Predicting Warren Buffett: Lessons on hindsight

Billionaire investor and businessman Warren Buffett has built an enviable investment record through his management of Berkshire Hathaway Inc. From 1965, when he took over the publicly traded company, through late September the stock grew from $18 a share to $75,700, an increase of 4,204%. That is equivalent to an annualized growth rate of almost 25% per year, well in excess of the stock market’s return of about 10% per year, as measured by the Standard & Poor’s 500 Stock Index.

In hindsight, someone who bought Berkshire Hathaway in 1965 and held it appears to be an investing genius.
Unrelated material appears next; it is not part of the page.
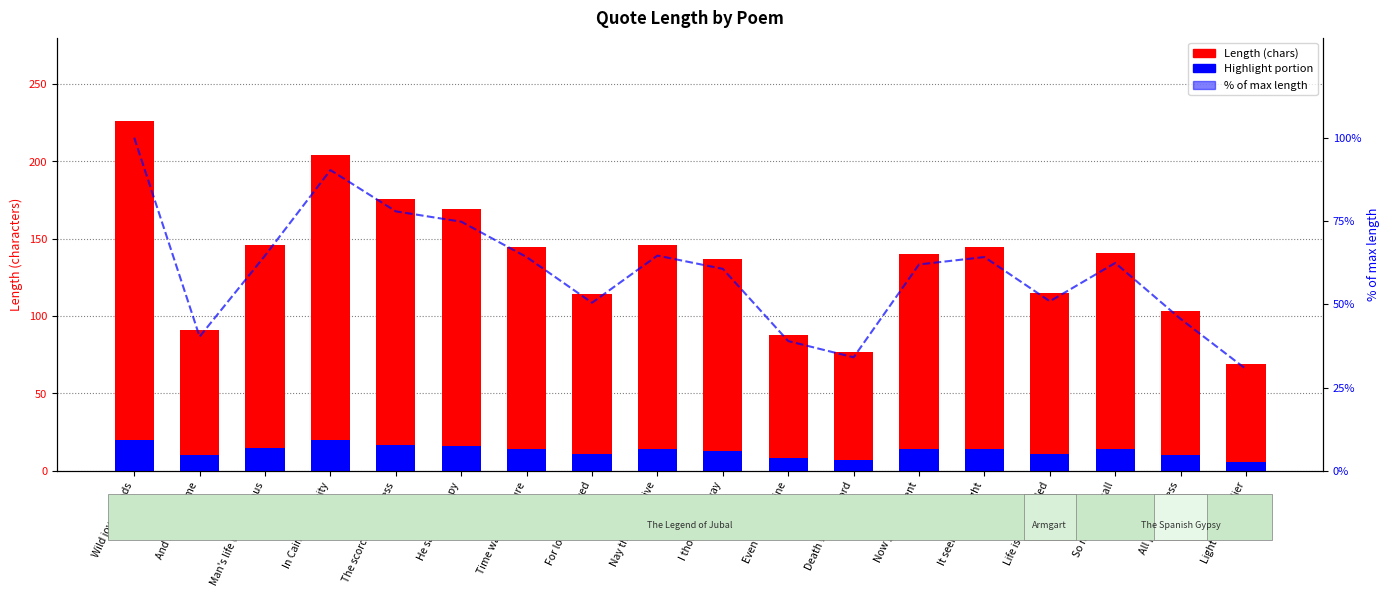

What is the label of the 10th bar from the right?

Nay though we live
Although a handful of investors did just that, investors as a whole did not, notes Meir Statman, Finance Professor at Santa Clara University, and Jonathan Scheid, an analyst for Assante Asset Management in San Jose, CA. Hindsight, when applied to investing, is a dangerous and misleading exercise, and Berkshire Hathaway’s performance vs. that of most investors is a good example, the two argue in an academic paper written in 2001.

They note that Buffett himself has warned of the dangers of hindsight. In early 1966 the Dow Jones Industrial Average passed 1,000 for the first time but then fell back later that year. A few people called Buffett to warn him that it might fall further. Here was his reaction: “(1) if they knew in February that the Dow was going to 865 in May, why didn’t they let me in on it then; and (2) if they didn’t know what was going to happen during the ensuing three months back in February, how do they know in May?”
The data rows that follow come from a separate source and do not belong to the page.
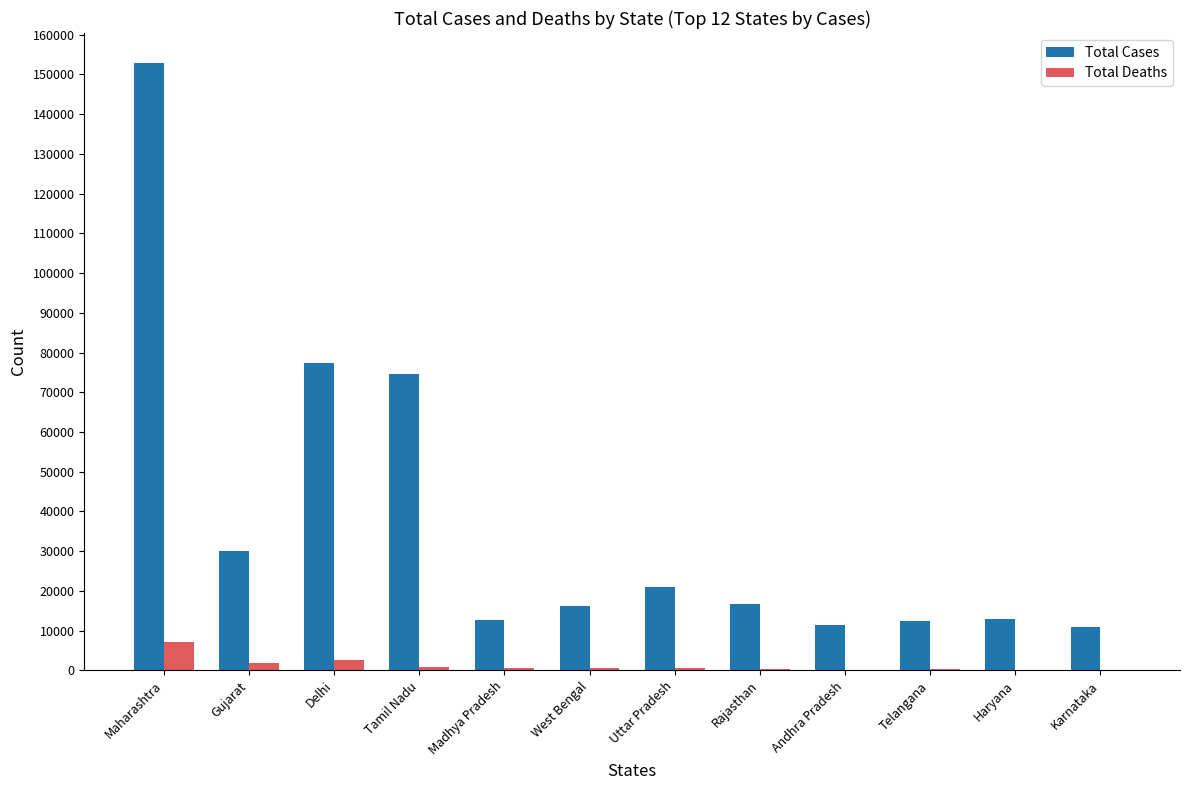

Which series has the widest spread of values?

Total Cases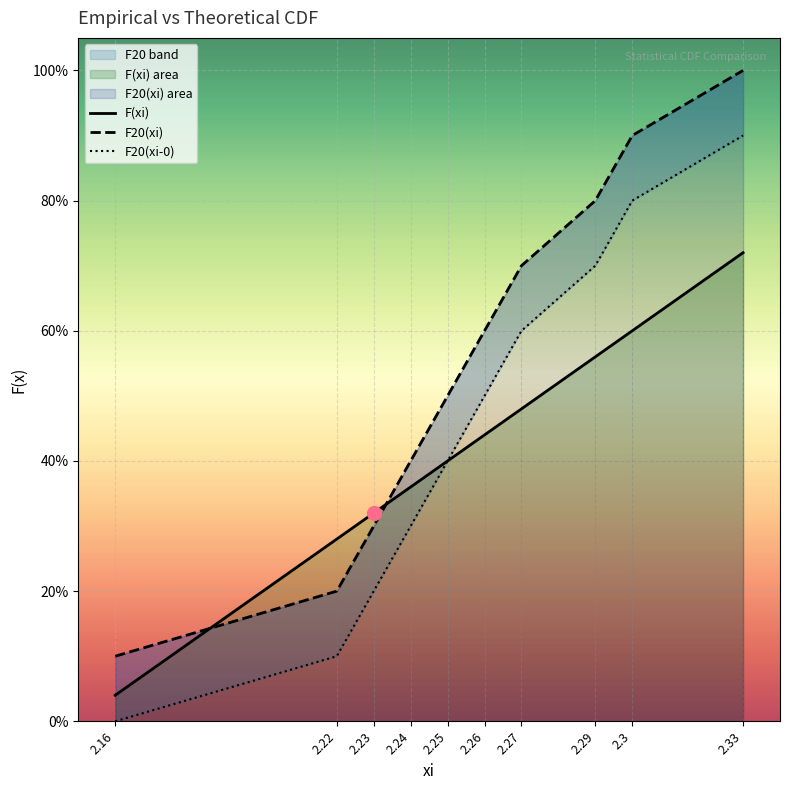

True or false: F20(xi-0) and F(xi) intersect in this chart.

False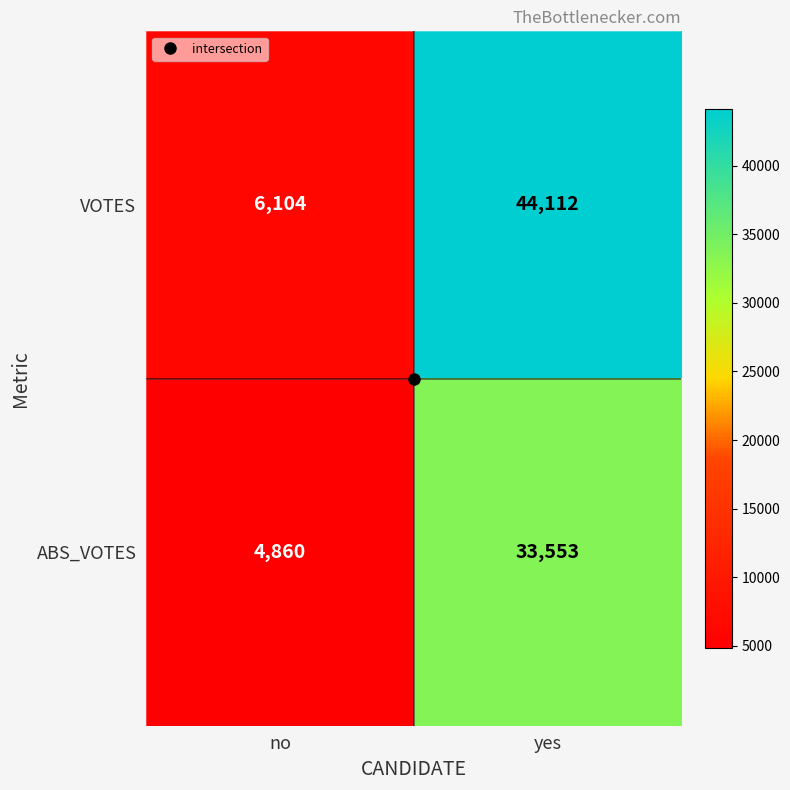

Which series has the largest total across all categories?

VOTES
Statman and Scheid computed the “value-in-hindsight” price of Berkshire Hathaway in 1965, based on its actual price of $71,000 in 2000. An investor who could predict that Berkshire would beat the S&P 500 by such a large margin would have paid up to $1,383 per share in 1965. Investors should have realized that the $18 share price was a huge bargain.
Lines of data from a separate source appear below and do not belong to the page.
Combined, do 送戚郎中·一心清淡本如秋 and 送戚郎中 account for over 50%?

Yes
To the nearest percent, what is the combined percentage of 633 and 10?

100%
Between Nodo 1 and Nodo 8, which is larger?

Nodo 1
So why does Buffett beat the market but the majority of investors do not? Theory and data show that insiders and entrepreneurs regularly beat the market, Statman and Scheid write. Insiders have access to unique information that gives them competitive advantages. Entrepreneurs have access to unique opportunities that earn returns well in excess of costs.

“Buffett is an extraordinarily skilled entrepreneur,” they note. “But the fact that Buffett beats the real market does not imply that today’s buyers or sellers of Berkshire Hathaway shares can expect to beat the stock market… We might find out, ten years from today, that $71,000 (in 2001) was a bargain price for Berkshire Hathaway shares. Or that it was a bubble price. But hindsight is not foresight.”